ボタンも次画面に進むための「STEP2へ進む」ボタンを追加しました。
また、「保存」「キャンセル」ではそのボタンをクリックしたときにどのような処理が行われるかがわかりにくいように感じたので、ボタンの表示名を「ここまでの入力内容を保存して入力を終了する」と「ここまでの入力内容を保存せずに入力を終了する」に変えてみました。
ただ、ボタンの表示名が長いのでスマホで表示したときにレイアウト崩れを起こしそうだという懸念があります。このあたりは実際にスマホで表示してみたり、他の人にも意見を聞いてみたりして、検討し直してもいいかもしれません。
これで、ひととおりの画面デザインの見直しが終わりました!
画面の改善案の全体像はこちら


まとめ
ユーザーインターフェースについて勉強してみて、大きく3つのことを感じました。
1つ目は「これまで自分は開発者目線でしか画面設計をしていなかった」ということ。
氏名の入力テキストボックスなどが代表的な例ですが、作る側の都合で画面設計をしていたなと思います。まずはその画面をどんなユーザーが、どんな目的で使うかを念頭に入れなければ、画面設計はできないと実感しました。
2つ目に感じたのは「便利な機能=ユーザーにとって使いやすい画面ではない」ということ。
画面についてお客様と打ち合わせをしていると、どうしてもいろんな機能を盛り込みたくなります。ですが、実践編でもわかる通り、便利な機能のせいで画面が使いにくくなってしまうこともあります。
そんなときに、お客様に納得していただけるような画面設計と説明ができるようにしていきたいと思いました。

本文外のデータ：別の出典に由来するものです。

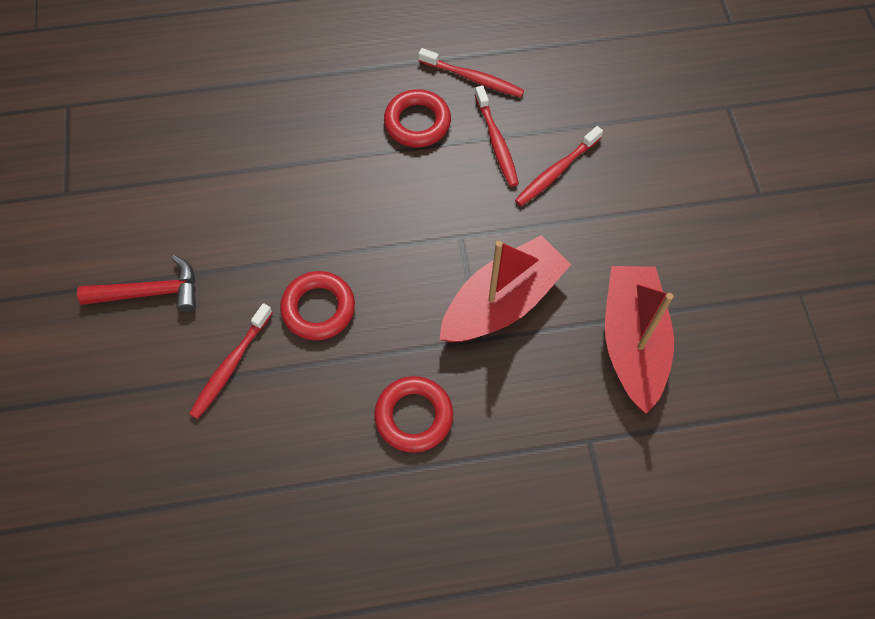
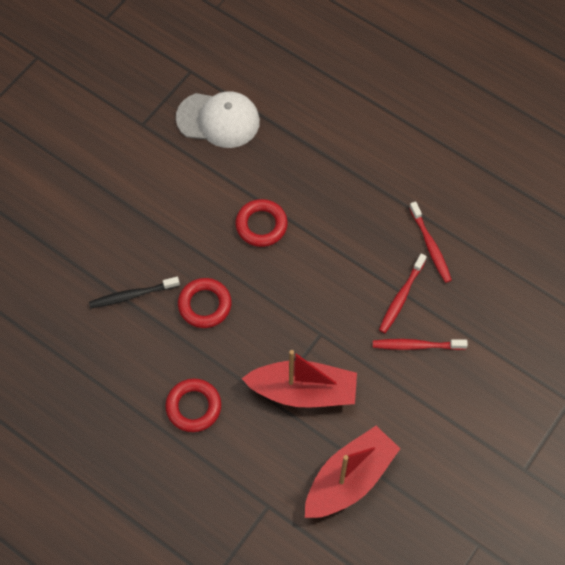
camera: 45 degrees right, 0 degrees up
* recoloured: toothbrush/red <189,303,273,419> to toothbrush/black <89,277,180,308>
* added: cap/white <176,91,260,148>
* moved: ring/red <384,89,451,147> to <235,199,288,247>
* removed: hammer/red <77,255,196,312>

そして3つめは「使いにくい画面は機会損失に繋がる」ということ。
実践編の元になった入力フォームは、結局途中で入力を諦めてしまいました。例えばこれが通販サイトだったり、資料請求の画面だったりしたとしたら、画面が使いにくいということが理由で顧客を逃してしまうことに繋がります。画面設計をする立場としては、これは絶対に避けたいところです。